Pada bagian kedua, rengkan atau rotan berbentuk bulat, berfungsi untuk menguatkan kulit genang, pada bagian ketiga pemasangan kulit kambing yang masih basah lalu dipasang di bibir genang, kemudian ditunggu beberapa jam hingga kering dan dikencangkan menggunakan rotan.
Bagian keempat, melubangi kulit menggunakan obeng dan paku. Tujuannya, untuk memasukkan tali rotan dan cincin sebagai pengencang kulit kambing.
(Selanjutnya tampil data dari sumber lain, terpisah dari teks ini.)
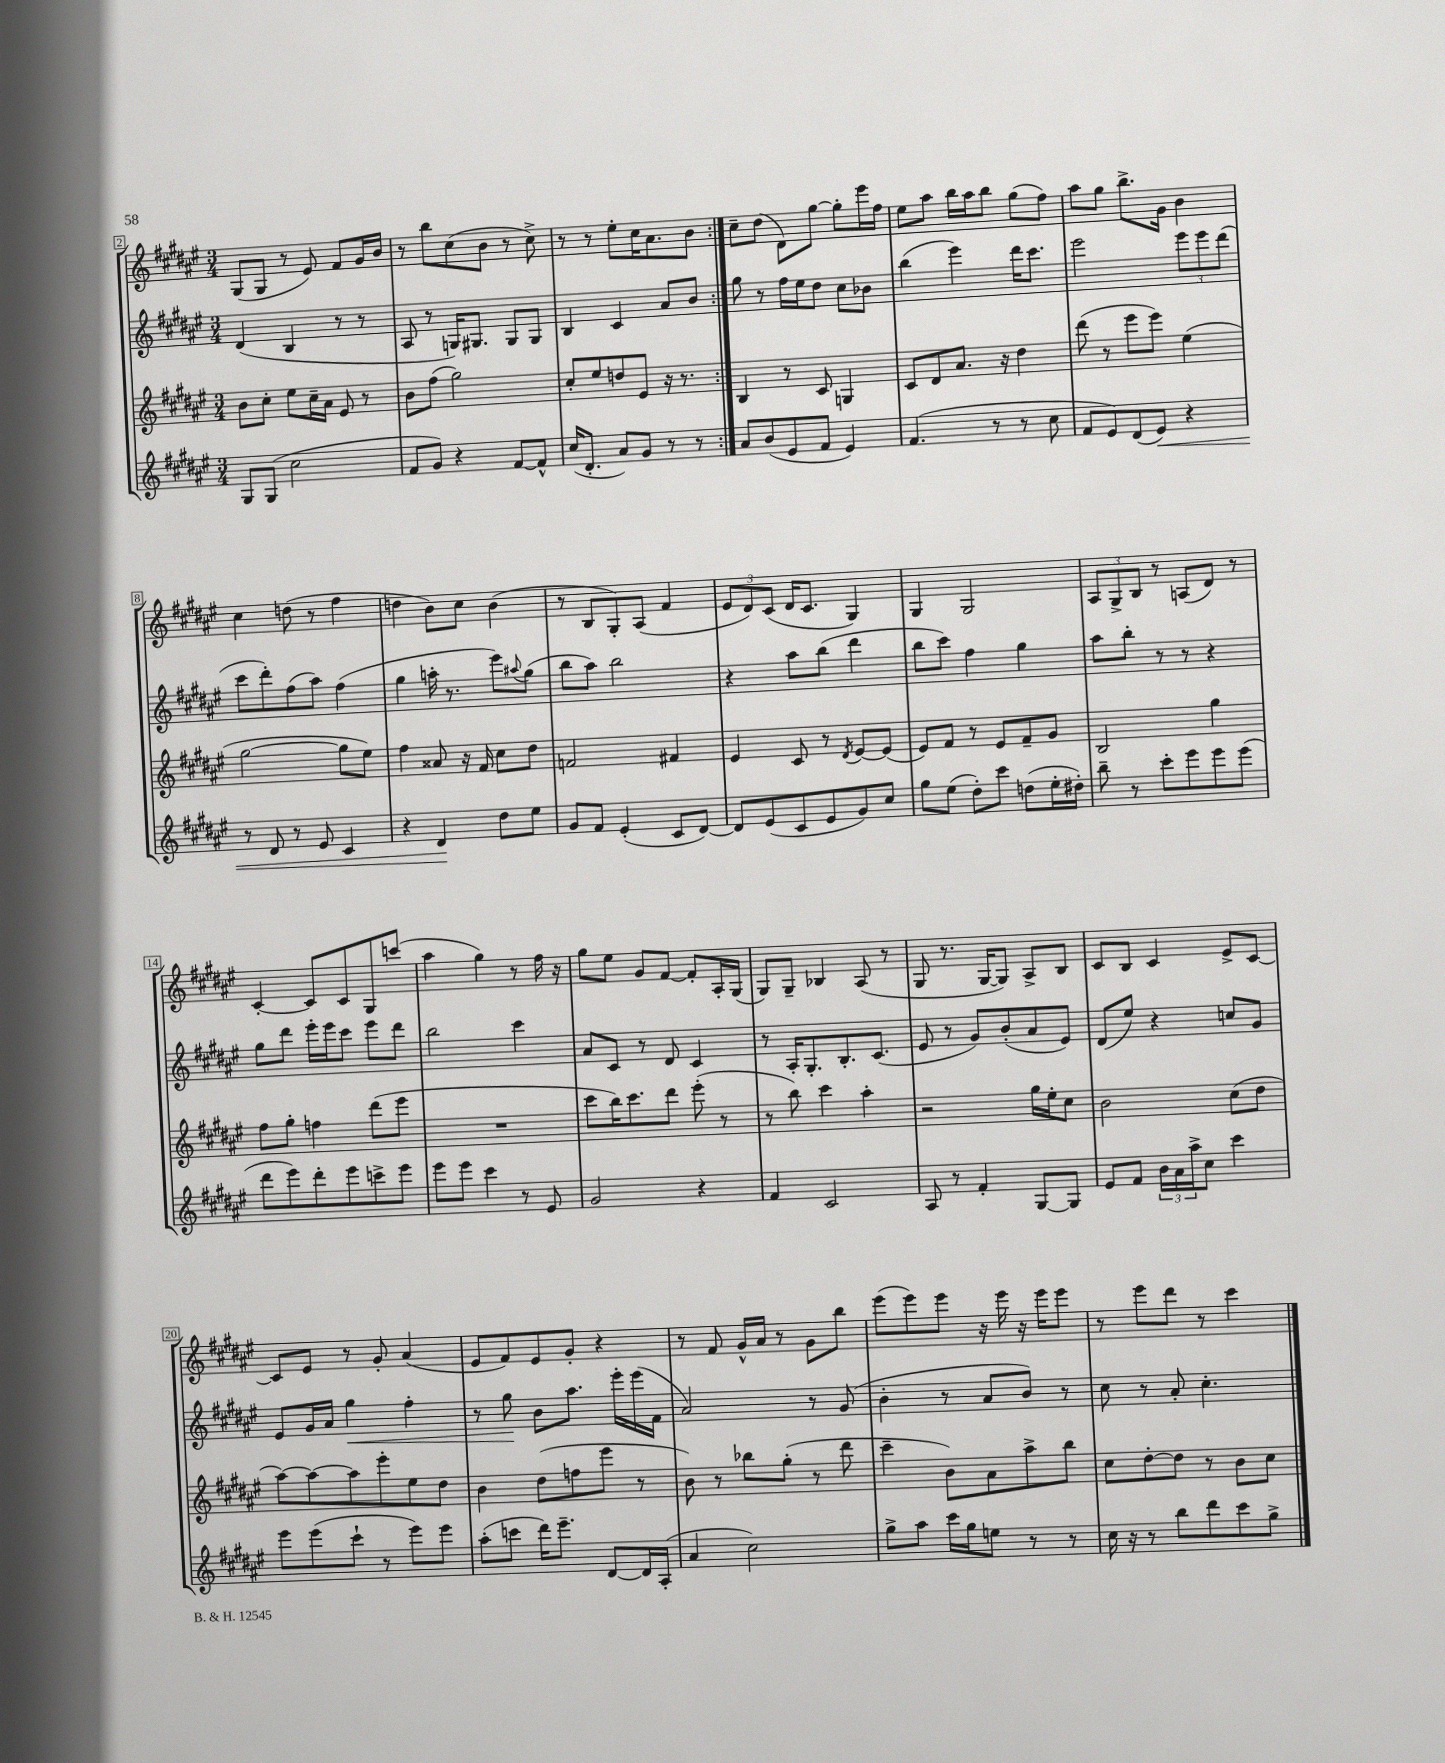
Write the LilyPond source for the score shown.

<<
\new StaffGroup <<
\new Staff = "s0" {
    \clef treble \key fis \major \numericTimeSignature \time 3/4
    \repeat volta 2 { gis8( gis8 r8 eis'8) fis'8 gis'16 b'16 |
    r8 b''8 cis''8( b'8 r8 cis''8->) |
    r8 r8 eis''8-. cis''16 ais'8. b'8 | }
    cis''8-- dis''8( dis'8) gis''8~ gis''8-. eis'''16 fis''16 |
    eis''8 ais''8 b''16 ais''16 b''8 gis''8( fis''8) |
    ais''8 gis''8 b''8.-> gis'16 b'4 |
    cis''4 d''8( r8 fis''4 |
    d''4 b'8) cis''8 b'4( |
    r8 b8 gis8-.) ais8( fis'4 |
    \tuplet 3/2 { eis'8 dis'8) cis'8( } dis'16 cis'8. gis4) |
    gis4 gis2 |
    \tuplet 3/2 { ais8 gis8-> b8 } r8 a8( dis'8) r8 |
    cis'4~-. cis'8 cis'8 gis8 c'''8( |
    ais''4 gis''4) r8 fis''16 r16 |
    gis''8 eis''8 gis'8 fis'8~ fis'8-. ais16-. gis16( |
    gis8) gis8-- bes4 ais8( r8 |
    gis8 r8. gis16~ gis8) ais8-> b8 |
    cis'8 b8 cis'4 eis'8-> cis'8~ |
    cis'8 eis'8 r8 gis'8-. ais'4( |
    eis'8 fis'8) eis'8 gis'8-. r4 |
    r8 fis'8 gis'16-^ ais'16 r8 gis'8 b''8 |
    eis'''8( eis'''8) eis'''8 r16 eis'''16 r16 eis'''16 eis'''8 |
    r8 eis'''8 dis'''8 r8 cis'''4 \bar "|." |
}
\new Staff = "s1" {
    \clef treble \key fis \major \numericTimeSignature \time 3/4
    \repeat volta 2 { dis'4( b4 r8 r8 |
    ais8 r8 g16) gis8. gis8 gis8 |
    b4 cis'4 ais'8 b'8 | }
    gis''8 r8 fis''16 eis''16 dis''8 cis''8 bes'8 |
    b''4( eis'''4) dis'''16 cis'''8. |
    eis'''2 \tuplet 3/2 { eis'''8 eis'''8 dis'''8( } |
    cis'''8 dis'''8-.) fis''8( ais''8) fis''4( |
    gis''4 a''16-. r8. eis'''8) \appoggiatura { ais''8 } gis''8( |
    b''8 ais''8) b''2 |
    r4 ais''8 b''8( dis'''4 |
    b''8 cis'''8) fis''4 gis''4 |
    ais''8 b''8-. r8 r8 r4 |
    gis''8 dis'''8 eis'''16-. eis'''16 cis'''8 eis'''8 dis'''8 |
    b''2 cis'''4 |
    ais'8 cis'8 r8 dis'8 cis'4 |
    r8 ais16-. gis8.-. b8.-. cis'8.( |
    eis'8 r8 gis'8) b'8-.( ais'8 eis'8) |
    dis'8( eis''8) r4 c''8 gis'8 |
    eis'8 gis'16 ais'16 gis''4\< fis''4-. |
    r8 gis''8\! b'8 ais''8. eis'''16-. eis'''16( fis'16 |
    ais'2) r8 gis'8( |
    b'4-. r8 ais'8 b'8) r8 |
    cis''8 r8 ais'8-. cis''4.-. \bar "|." |
}
\new Staff = "s2" {
    \clef treble \key fis \major \numericTimeSignature \time 3/4
    \repeat volta 2 { b'8 cis''8-. eis''8 cis''16-- ais'16 eis'8 r8 |
    b'8 fis''8( gis''2) |
    cis''8-. eis''8 d''8 eis'8 r16 r8. | }
    b4 r8 cis'8 g4 |
    cis'8 dis'8 ais'8. r16 dis''4 |
    dis'''8( r8 eis'''8 eis'''8) eis''4( |
    gis''2~ gis''8 eis''8) |
    fis''4 aisis'8 r16 fis'16 cis''8 dis''8 |
    f'2 fis'4 |
    eis'4 cis'8 r8 \acciaccatura { dis'8 } eis'8~ eis'8( |
    eis'8) fis'8 r8 eis'8 fis'8-- gis'8 |
    b2 gis''4 |
    fis''8 gis''8-. f''4 dis'''8( eis'''8 |
    R2. |
    cis'''8 b''16) cis'''8. dis'''8 eis'''8-.( r8 |
    r8 b''8) cis'''4 ais''4-. |
    r2 gis''16 eis''16-. cis''8 |
    b'2 cis''8( dis''8 |
    ais''8~) ais''8~ ais''8 eis'''8-. eis''8 dis''8 |
    b'4 dis''8( f''8 eis'''8 r8 |
    b'8) r8 bes''8 gis''8-.( r8 dis'''8 |
    cis'''4-- b'8) ais'8 ais''8-> b''8 |
    cis''8 dis''8~-. dis''8 r8 b'8 cis''8 \bar "|." |
}
\new Staff = "s3" {
    \clef treble \key fis \major \numericTimeSignature \time 3/4
    \repeat volta 2 { gis8 gis8( cis''2 |
    fis'8 gis'8) r4 fis'8~ fis'8-^ |
    cis''16( dis'8.-. ais'8) gis'8 r8 r8 | }
    ais'8 b'8( eis'8 fis'8 eis'4) |
    fis'4.( r8 r8 cis''8 |
    fis'8 eis'8) dis'8( eis'8\<) r4 |
    r8 dis'8 r8 eis'8 cis'4 |
    r4 dis'4\! dis''8 eis''8 |
    gis'8 fis'8 eis'4-.( cis'8 dis'8~) |
    dis'8 eis'8( cis'8 eis'8 gis'8) cis''8 |
    gis''8 eis''8( dis''8-.) cis'''8 d''8( eis''16-. dis''16-.) |
    b''8-- r8 cis'''8-. eis'''8 eis'''8 eis'''8( |
    dis'''8 eis'''8) dis'''8-. eis'''8 c'''8-> eis'''8 |
    eis'''8 eis'''8 cis'''4 r8 eis'8 |
    gis'2 r4 |
    fis'4 cis'2 |
    ais8 r8 fis'4-. gis8~ gis8 |
    eis'8 fis'8 \tuplet 3/2 { b'16 ais'16 ais''16-> } cis''8 cis'''4 |
    eis'''8 eis'''8( cis'''8-! r8 eis'''8) eis'''8 |
    ais''8-.( c'''8 dis'''16) eis'''8.-- dis'8~ dis'16 ais16-.( |
    ais'4 cis''2) |
    gis''8-> ais''8 cis'''16 gis''16 e''8 r8 r8 |
    cis''16 r16 r8 b''8 dis'''8 cis'''8 gis''8-> \bar "|." |
}
>>
>>
\layout { \context { \Score currentBarNumber = #2 \override BarNumber.stencil = #(make-stencil-boxer 0.1 0.3 ly:text-interface::print) } }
Pada bagian kelima, pembuatan pemukel atau pemukul genang terbuat dari kayu. Tinggi genang biasanya 53 cm, diameter atas 35 cm, diameter bawah 32 cm, dan ketebalan kayu 0,5 sampai 1 cm.
Gong genang adalah bagian dari alat musik ritmis, terdiri dari dua jenis yang saling menjalin dan menjadi satu kesatuan selama temung dimainkan oleh pemusik.
Teknik permainan itu biasa disebut interlocking atau teknik memainkan ritme bersahut-sahutan antara dua instrumen gendang pengina’, pembawa pola ritme dasar dan penganak gendang yang mengisi di sela-sela pola ritme dasar sehingga menghasilkan struktur komposisi musikal khas yang biasa disebut dengan istilah temung atau repertoar.
Ada beberapa temung tradisi gong genang yang populer di kalangan masyarakat seniman dan budayawan Etnis Samawa, yaitu temung serama, pakan jaran, puju, talolo, dan kareo.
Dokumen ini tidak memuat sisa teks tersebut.